Le concept de VUCA (Volatility, Uncertainty, Complexity, Ambiguity) renvoie dans la littérature académique à celui « d’incertitude » tel que défini par l’économiste Franck Knight dans un article célèbre. La thèse principale qui y défendue est celle de la différence entre un univers marqué par le risque et un univers marqué par l’incertitude. Dans un univers « risqué », l’avenir est fait d’alternatives dont on peut estimer (même de manière grossière) les probabilités d’occurrence et envisager de « couvrir » le risque (par des mécanismes bien connus aujourd’hui d’assurance). Dans un monde incertain, les scénarii d’avenir sont plus difficiles à établir, les estimations de leur probabilité d’occurrence très peu fiables, d’autant plus par ailleurs que des évènements imprévisibles peuvent se produire dans le temps de déroulement de votre projet. Le numérique, dans les transformations sociétales associées que nous avons évoquées, a notamment contribué à rendre l’environnement de plus en plus imprévisible, incertain. Dans ce contexte, nombre d’outils de gestion développés dans un univers du risque (business model, étude de marché, …) et visant à prévoir l’évolution du marché ou de la concurrence tant en termes de produits que de services innovants, … ont perdu de leur pertinence pour équiper la prise de décision. Or, dans le domaine de la recherche académique, de grandes avancées ont été faites sur la question de l’incertitude et la façon d’appréhender le comportement dit « rationnel » des individus ou plutôt « l’irrationalité » de leurs comportements. Parmi ces travaux, on peut citer ceux de Daniel Kahneman, Prix Nobel d’Economie, sur la question des biais cognitifs, mais aussi ceux d’essayistes célèbres comme Nassim Taleb sur les « cygnes noirs » ou « l’antifragilité ».
Mon collègue Thomas Houy et moi-même avons travaillé à rassembler ces travaux, à les agencer afin de construire un outil de gestion qui équipe la prise de décision dans un monde incertain. Cet outil, en forme d’une démarche de décision pavée de douze étapes, place le décideur dans un processus d’apprentissage et d’enrichissement de ses propres processus de réflexion et d’interaction.
26 novembre 2021
Valérie Fernandez est Professeur en Sciences sociales à l’Institut Polytechnique de Paris, directrice du master conjoint Sciences Po – Télécom Paris, en Economie du numérique.
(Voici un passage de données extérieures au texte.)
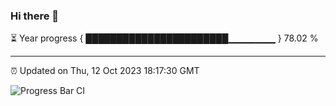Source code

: ### Hi there 👋

⏳ Year progress { ███████████████████████▁▁▁▁▁▁▁ } 78.02 %

---

⏰ Updated on Thu, 12 Oct 2023 18:17:30 GMT

![Progress Bar CI](https://github.com/liununu/liununu/workflows/Progress%20Bar%20CI/badge.svg)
Elle poursuit des travaux de recherche sur la gouvernance des technologies numériques, leurs démarches de conception et leurs dynamiques de diffusions dans la société. Ses recherches s’inscrivent dans le cadre de programmes menés en collaboration avec des organismes internationaux (Commission Européenne, CNRS, PUC Chine, …) et de grandes entreprises. Valérie Fernandez est Titulaire de la Chaire Identité Numérique Responsable (Responsibility for Digital IDentity) créée en 2019 (mécénat Thales).